Records to use START

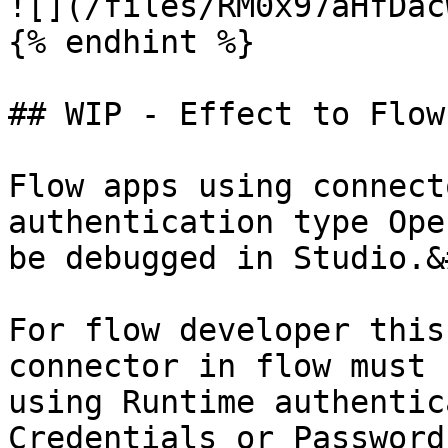
![](/files/RM0x97aHfDac
{% endhint %}

## WIP - Effect to Flow
Flow apps using connect
authentication type Ope
be debugged in Studio.&
For flow developer this
connector in flow must 
using Runtime authentic
Credentials or Password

Records to use END

Work item
Give the text of these rows as a Markdown table with columns n and Line, one numbered line per table row, skipping blank lines. Leave the picture out of the answer.

Answer space
| n | Line |
|---|---|
| 1 | ![](/files/RM0x97aHfDac |
| 2 | {% endhint %} |
| 3 | ## WIP - Effect to Flow |
| 4 | Flow apps using connect |
| 5 | authentication type Ope |
| 6 | be debugged in Studio.& |
| 7 | For flow developer this |
| 8 | connector in flow must  |
| 9 | using Runtime authentic |
| 10 | Credentials or Password |